Actions to take:
[1] Answer these questions about the logistic regression thread:
(a) How many degrees of freedom did ORG_CODE have in the starting model?
(b) How many independent variables did Darin Brooks start with?
(c) How many significant independent variables were left after using drop1?
[2] Pick up the logistic regression thread after its last line and keep it going.

Yes.  I don't see a problem however.  First, your variables are
"factors" which means there will be one fewer coefficients than
categories.  One level is a reference group which probably explains
PEM_Sscat and SOIL_NUTR each "missing" one coefficient.  For ORG_CODE,
there were 4 DF in the starting model, 4 DF in the final model with 4
coefficients.  So the 6 missing categories appear to have been missing
from the start.

What do you expect for ORG_CODE?  What does say summary(ORG_CODE) give you?

Are you aware of the dangers of stepwise model fitting?  It is a
commonly recurring theme on this list.

Kevin

> -----Original Message-----
> From: Kevin E. Thorpe [mailto:kevin.thorpe at utoronto.ca] 
> Sent: Saturday, September 27, 2008 6:21 AM
> To: Darin Brooks
> Cc: r-help at r-project.org
> Subject: Re: [R] logistic regression
> 
> 
> Darin Brooks wrote:
>> Good afternoon
>>  
>> I have what I hope is a simple logistic regression issue.
>>  
>> I started with 44 independent variables and then used the drop1, 
>> test="chisq" to reduce the list to 8 significant independent variables.

Provided material:
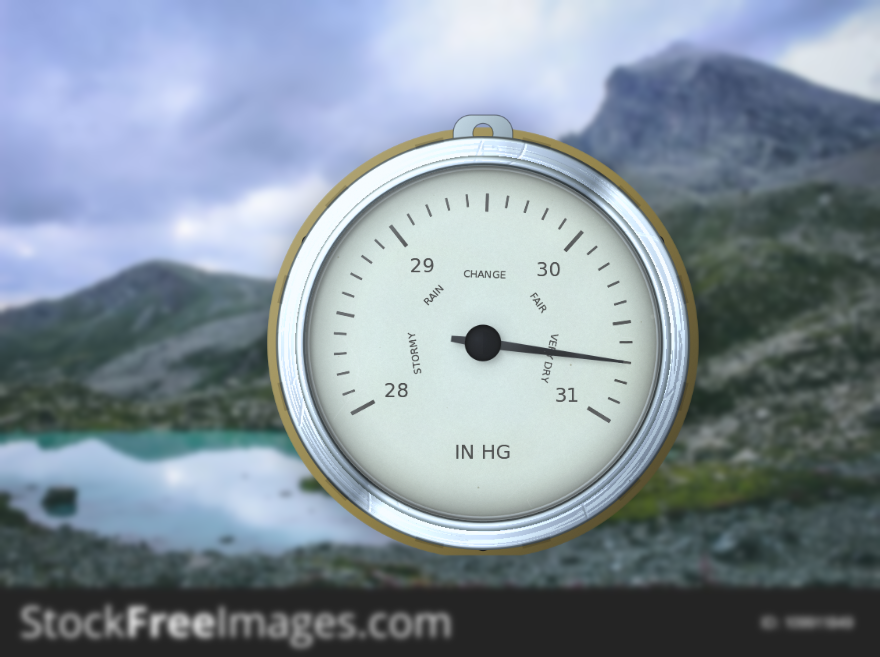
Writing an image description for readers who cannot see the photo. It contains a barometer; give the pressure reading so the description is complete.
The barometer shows 30.7 inHg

Written responses:
[1]
(a) 4
(b) 44
(c) 8

[2]
>>  
>> drop1(sep22lr, test="Chisq") and wound up with this model:
>>  
>> Model: MIN_Mstocked ~ ORG_CODE + BECLBL08 + PEM_SScat + SOIL_NUTR + 
>> cSEEDSRCE_SW + cMSP + ceFFP + cEXT_Cold
>>  
>> 4 of the remaining variables are categorical and 4 are continuous.
>>  
>> However, when I run a glm and then a summary on the glm - some of the 
>> categorical data is missing from the output.
>>  
>> The PEM_SScat is missing only one variable ... the BECLBL08 is missing 
>> several variables ... the ORG_CODE is missing 4 .. and the SOIL_NUTR 
>> is missing 1 variable.
>>  
>> It seems arbitrary to the number of variables missing.  Is there 
>> something wrong with my syntax in calling the logistic model?  Am I not
> understanding
>> the inputs correctly?   
>>  
>> Any help would be appreciated.
>>  
> 
> I'm not sure I fully understand your question.  It sounds like you created
> your own dummy variables for your categorical variables. Did you?  Or did
> you use factor variables for your categorical variables?
> If the latter, then I REALLY don't understand your question.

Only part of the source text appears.